Railway branch line in Buckinghamshire, England

The Wolverton–Newport Pagnell line was a railway branch line in Buckinghamshire, United Kingdom running from Wolverton on the London and North Western Railway (LNWR) (today's West Coast Main Line) to Newport Pagnell. The line fully opened to passengers in 1867. An extension to Olney was planned in 1865, but this scheme was abandoned after partial construction. Earthworks along the route of the extension still exist in Bury Field (Newport Pagnell), and plaques exist detailing the history of the failed project.

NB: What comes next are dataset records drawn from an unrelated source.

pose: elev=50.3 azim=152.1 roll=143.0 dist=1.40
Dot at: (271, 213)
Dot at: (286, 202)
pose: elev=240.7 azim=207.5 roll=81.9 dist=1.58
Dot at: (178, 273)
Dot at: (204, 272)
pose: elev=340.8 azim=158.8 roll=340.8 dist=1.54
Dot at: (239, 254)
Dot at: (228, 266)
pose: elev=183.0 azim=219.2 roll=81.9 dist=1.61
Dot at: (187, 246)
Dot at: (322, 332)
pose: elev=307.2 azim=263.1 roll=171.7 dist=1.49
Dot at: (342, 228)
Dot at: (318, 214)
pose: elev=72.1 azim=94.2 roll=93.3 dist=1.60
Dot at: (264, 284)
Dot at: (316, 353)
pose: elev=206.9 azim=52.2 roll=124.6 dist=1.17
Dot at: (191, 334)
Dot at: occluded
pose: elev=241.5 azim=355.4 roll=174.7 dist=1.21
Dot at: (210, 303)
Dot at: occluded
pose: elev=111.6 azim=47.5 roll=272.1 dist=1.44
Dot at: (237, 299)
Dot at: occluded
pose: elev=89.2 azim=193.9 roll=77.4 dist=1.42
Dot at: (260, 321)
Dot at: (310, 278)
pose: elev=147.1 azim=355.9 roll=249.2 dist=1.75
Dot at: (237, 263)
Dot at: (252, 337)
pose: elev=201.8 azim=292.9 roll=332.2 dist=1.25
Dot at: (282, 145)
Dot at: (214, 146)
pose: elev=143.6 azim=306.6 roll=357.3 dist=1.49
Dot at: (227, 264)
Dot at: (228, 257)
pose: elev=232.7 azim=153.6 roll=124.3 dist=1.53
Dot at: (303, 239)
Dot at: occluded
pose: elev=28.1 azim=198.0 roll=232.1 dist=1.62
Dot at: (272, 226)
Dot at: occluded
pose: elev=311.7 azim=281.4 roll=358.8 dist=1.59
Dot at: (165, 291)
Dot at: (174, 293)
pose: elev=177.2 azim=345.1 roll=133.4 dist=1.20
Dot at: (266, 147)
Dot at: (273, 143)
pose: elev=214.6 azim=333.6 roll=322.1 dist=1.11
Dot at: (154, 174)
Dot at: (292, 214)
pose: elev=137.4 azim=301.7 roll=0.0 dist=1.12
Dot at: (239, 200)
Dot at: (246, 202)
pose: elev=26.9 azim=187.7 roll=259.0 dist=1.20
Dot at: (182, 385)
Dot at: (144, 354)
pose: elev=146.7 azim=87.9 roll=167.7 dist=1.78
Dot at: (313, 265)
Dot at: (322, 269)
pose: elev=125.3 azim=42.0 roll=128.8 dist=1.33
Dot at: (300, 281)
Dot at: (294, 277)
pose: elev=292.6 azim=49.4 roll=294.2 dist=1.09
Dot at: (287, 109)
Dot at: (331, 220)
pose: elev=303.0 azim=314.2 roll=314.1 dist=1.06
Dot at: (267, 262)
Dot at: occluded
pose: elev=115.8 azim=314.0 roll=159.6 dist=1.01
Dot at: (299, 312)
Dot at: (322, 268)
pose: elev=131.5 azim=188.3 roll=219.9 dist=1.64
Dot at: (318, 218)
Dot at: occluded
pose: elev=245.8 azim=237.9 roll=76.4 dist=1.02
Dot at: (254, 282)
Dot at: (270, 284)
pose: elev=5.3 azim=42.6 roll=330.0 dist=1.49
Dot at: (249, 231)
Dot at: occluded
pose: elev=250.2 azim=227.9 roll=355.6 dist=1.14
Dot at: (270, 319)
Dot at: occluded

Competition from road traffic starting in the early twentieth century put pressure on the railway, and it was later a victim of the Beeching cuts. The line was seen as unprofitable, and it closed to passengers in 1964, and to goods traffic in 1967. Part of the trackbed today provides a section of the Milton Keynes redway system, a network of shared paths that serves the Milton Keynes urban area.

==Background==
The Newport Pagnell Canal had opened in 1817 between the Grand Junction Canal at Great Linford and Newport Pagnell. The canal carried a reasonable level of traffic but, in 1845, the LNWR attempted to buy the canal to use its route as a potential railway line. The offer was refused for two decades, until 1862, when the LNWR was able to purchase the canal for £9000. The canal closed in 1864. Despite this, the railway when built did not run on the line of the old canal.

Two earlier proposals had been made in 1845 and 1846 for a railway serving Newport Pagnell: both schemes failed to attract sufficient capital.

==Construction and operation==

Permission to build the 4 mi long single line branch railway was obtained on 16 June 1863 in the Newport Pagnell Railway Act 1863 (26 & 27 Vict. c. cx). The line opened for goods in 1866, with passenger services commencing on 2 September 1867. The one engine that worked the single track branch was later nicknamed Newport Nobby.

In the Newport Pagnell Railway (Extension to Olney) Act 1865 (28 & 29 Vict. c. lvi), powers were granted to extend the line from Newport Pagnell to Olney and then in the Newport Pagnell Railway (Extension) Act 1866 (29 & 30 Vict. c. cccliv) on to meet the Northampton and Peterborough Railway at Wellingborough. Construction was underway, and a bridge had been completed when the extension was abandoned in 1871. The line was officially absorbed by the LNWR by the Newport Pagnell Railway (Transfer and Dissolution) Act 1875 (38 & 39 Vict. c. cvi).

Olney was later served by a station on the Midland Railway's Bedford–Northampton line from 1872: that line closed in 1962.

In 1900 a spur connecting the branch to the up slow line of the West Coast Main Line was constructed. The water supply for locomotives at Wolverton was insufficient, so a water column was built at the intermediate station in Bradwell. Water came from the town's own source, with many houses losing their supply. On Mondays, housewives were known to shake their fists at engine drivers when their weekly wash was interrupted. Eventually drivers were forbidden from taking water from Bradwell on Mondays.

In 1898, the first motor bus service in Buckinghamshire began running between Newport Pagnell and Olney, followed by numerous other routes, which took traffic away from the railway line. Despite this, the LNWR considered electrification of the line in 1904, believing such a scheme would bring about considerable savings, but the idea never materialised.

==Closure==
The branch was included in the Beeching report of 1963 which concluded that, since 30% of the railway network carried less than 1% of the total passenger traffic, much of it should be closed. The residents of Newport Pagnell resisted the closure, demanding an enquiry which took place on 7 June 1964. Despite many objections, it was determined that the line would close. The last passenger service was the 5:34 pm train from Newport Pagnell on 5 September 1964, just under a century after the line opened to passengers. The mourning of the line was so great that a bucket of water was poured over a double dressed as Richard Beeching, the man commonly associated with the closure of over 4,000 miles of the British railway network. The crowd cheered as this happened, a mark of the public's feelings about the closure.

The line was finally closed to freight traffic in 1967, after which the tracks were lifted.